Forklift Accident Statistics
Forklifts are indispensable in the construction industry, making tasks like heavy lifting and material handling much more manageable. However, their power also comes with inherent risks. Forklift accidents can lead to severe injuries, loss of productivity, and significant financial burdens for both workers and employers. Here are some eye-opening forklift statistics that every construction worker should be aware of:
According to the Occupational Safety and Health Administration (OSHA), there are about 34,900 forklift-related serious injuries each year in the United States alone. In addition, an estimated 62,000 non-serious injuries occur.
The U.S. Bureau of Labor Statistics (BLS) reported that in 2017, there were more than 9,000 forklift-related injuries serious enough for employees to take time off work. In 2018, that number decreased to 7,940. Approximately 1,700 of these injuries involved operators between 25 and 34 years of age.
On average, workers will take 13 days off work for a forklift-related injury compared to 8 days for other types of job-related injuries.
OSHA reports that approximately 85 workers are killed each year in forklift accidents. In 2017, the BLS reported 74 forklift-related fatal accidents. Of those, 20 were caused by non-road accidents, 13 were due to being struck by powered vehicles, 12 from being struck by falling objects, 11 were caused by falling to a lower level, and 9 were pedestrian/vehicle accident cases.

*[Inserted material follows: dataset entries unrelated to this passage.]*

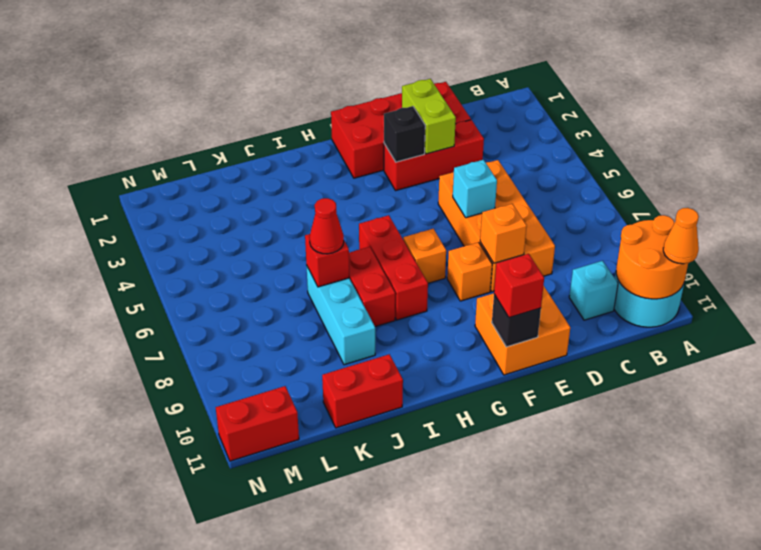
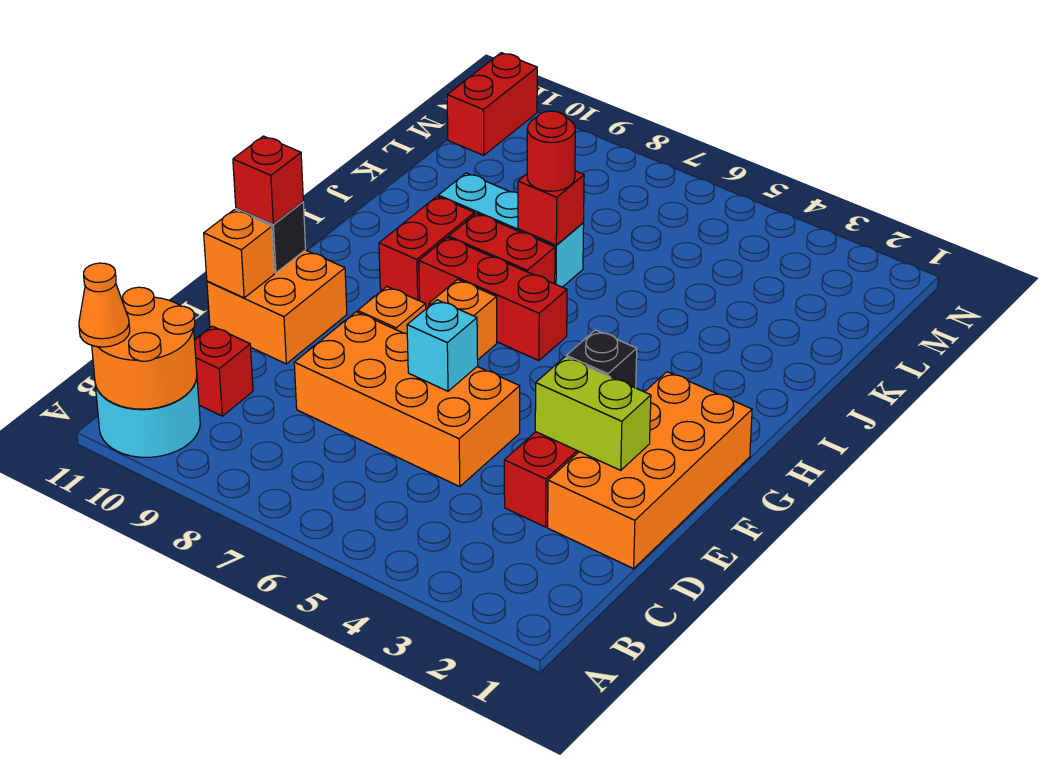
cyan brick C10 level 1 -> red brick C10 level 1
red brick D1:G2 level 1 -> orange brick D1:G2 level 1
orange brick E8 level 2 -> orange brick E11 level 2
red cone J7 level 3 -> red round brick J7 level 3
red brick J11:K11 level 1 -> red brick H9:I9 level 1

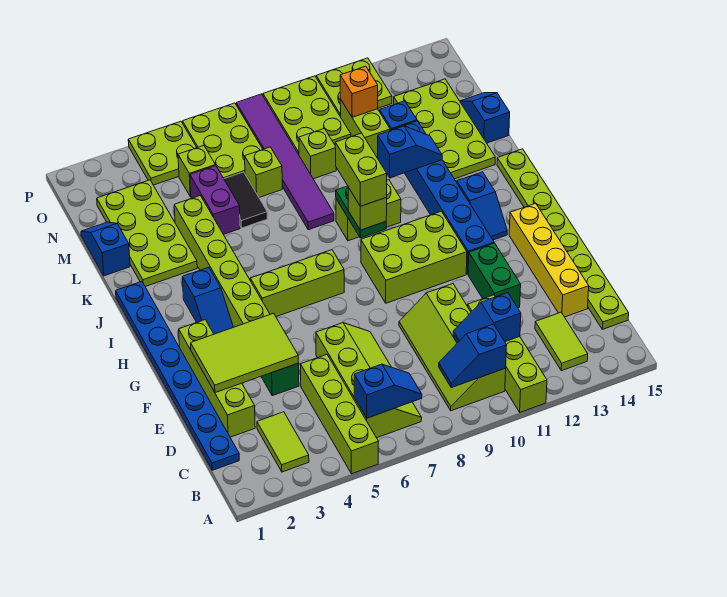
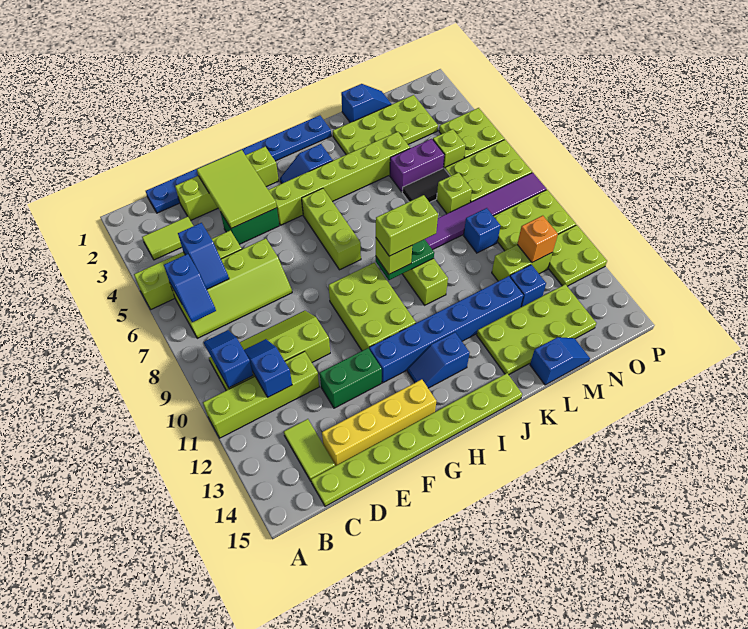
lime tile B13:C13 level 1 -> lime tile C13:C14 level 1
blue slope K11:K12 level 2 top 11 -> blue slope C5:C6 level 2 top 5
lime brick M9 level 1 -> blue brick M9 level 1

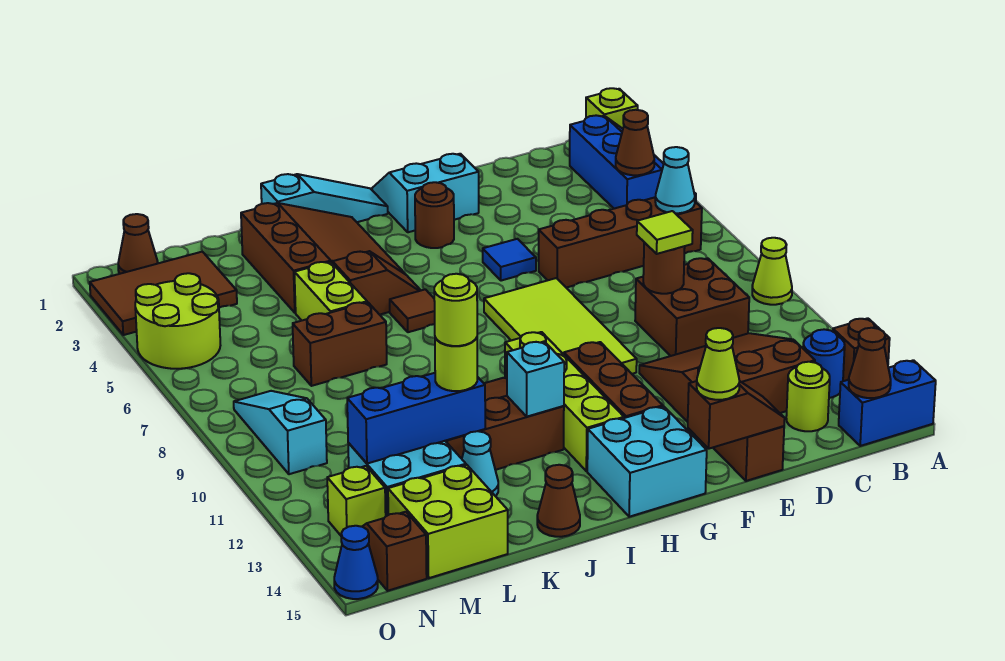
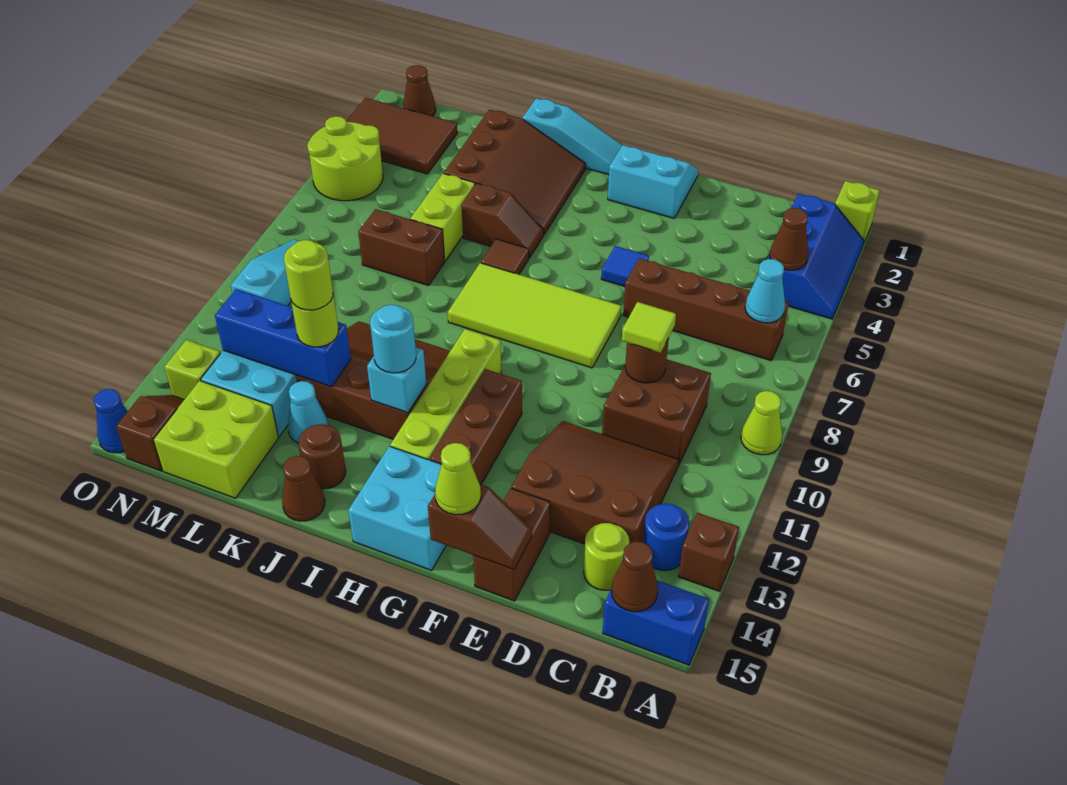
lime tile F7:G10 level 1 -> lime tile F7:I8 level 1
brown round brick G3 level 1 -> brown round brick J14 level 1
none -> cyan round brick I12 level 3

The BLS reported that 96 workers were killed in forklift accidents in 2015. Of those, 42% were caused due to crush injuries from the vehicle tipping over.
Approximately 25% of fatal accidents occur in the construction industry. In 2012, the number one cause of forklift accident fatalities was pedestrians being struck by the vehicle. The second was vehicles overturning.
Most Common Injuries Caused by Forklift Accidents
The most common types of injuries that occur in forklift accidents are as follows:
- Fractures (23%): Fractures caused by forklift accidents can range from minor to severe, depending on factors such as the location of the fracture, the force of impact, and whether there are other injuries. Treatment may involve immobilization with casts or splints, realignment of the bones, and, in some cases, surgical intervention.
- Sprains/Muscle Tears (21%): A sprain is an injury to a ligament, which is the tissue that connects bones. Forklift accidents can lead to sprains when sudden, forceful movements or impacts cause the ligaments to stretch or tear. Common areas for sprains include wrists, ankles, and knees. A muscle tear occurs when muscle fibers are stretched or torn. This can happen during sudden movements or when a muscle is overloaded. In forklift accidents, strains can occur in various muscle groups, including the back, shoulders, and legs.
- Bruises/Contusions (20%): Bruises and contusions are generally less severe than other injuries, but a bruise or contusion to certain parts of the body, such as the brain, can be a severe and potentially life-threatening injury.
- Soreness/Pain (19%): Muscle soreness, joint pain, and soft tissue pain are common symptoms after a forklift accident, especially if there has been a sudden jolt, impact, or strain on the body.
- Other Injuries (11%): Workers can suffer various other injuries, such as damage to the spinal cord, neck and back injuries, concussions, traumatic brain injuries, burns, and more.
- Lacerations/Punctures (5%): Lacerations are deep cuts or tears, while a puncture wound is a deep, narrow wound caused by a sharp object. These injuries can be severe, and immediate medical attention is crucial.
- Amputations (1%): Amputations must take place when a part of the body, such as a limb or extremity, is completely or partially severed or crushed during an accident involving a forklift.
Costs of Forklift Accidents
Forklift accidents can lead to significant financial costs for both construction workers and businesses.
- Medical Expenses: Injuries from forklift accidents often result in substantial medical bills, including hospital stays, surgeries, rehabilitation, and medication.
- Benefits: Workers’ compensation claims can be substantial, particularly for severe injuries that require extended time off work or permanent disability. On average, workers’ compensation claims for forklift-related injuries cost employers $41,003.
- Legal Expenses: If negligence is involved, legal fees and potential settlements can further escalate costs.
- Loss of Productivity: Accidents lead to downtime for investigation, cleanup, and repairs. This can cause delays in project timelines.
- Replacement or Repair of Equipment: Forklifts can be extensively damaged in accidents, necessitating costly repairs or replacement.
- Increased Insurance Premiums: Accidents can lead to higher insurance premiums, impacting the overall cost of business operations.
- Emotional and Psychological Impact: Witnessing or being involved in a forklift accident can have a profound psychological impact on workers, leading to anxiety, stress, and in some cases, post-traumatic stress disorder (PTSD).
Safety should always be a top priority in any workplace, especially in construction, where heavy machinery is involved. Proper training, maintenance, and adherence to safety protocols are essential in preventing these accidents and preserving both lives and livelihoods.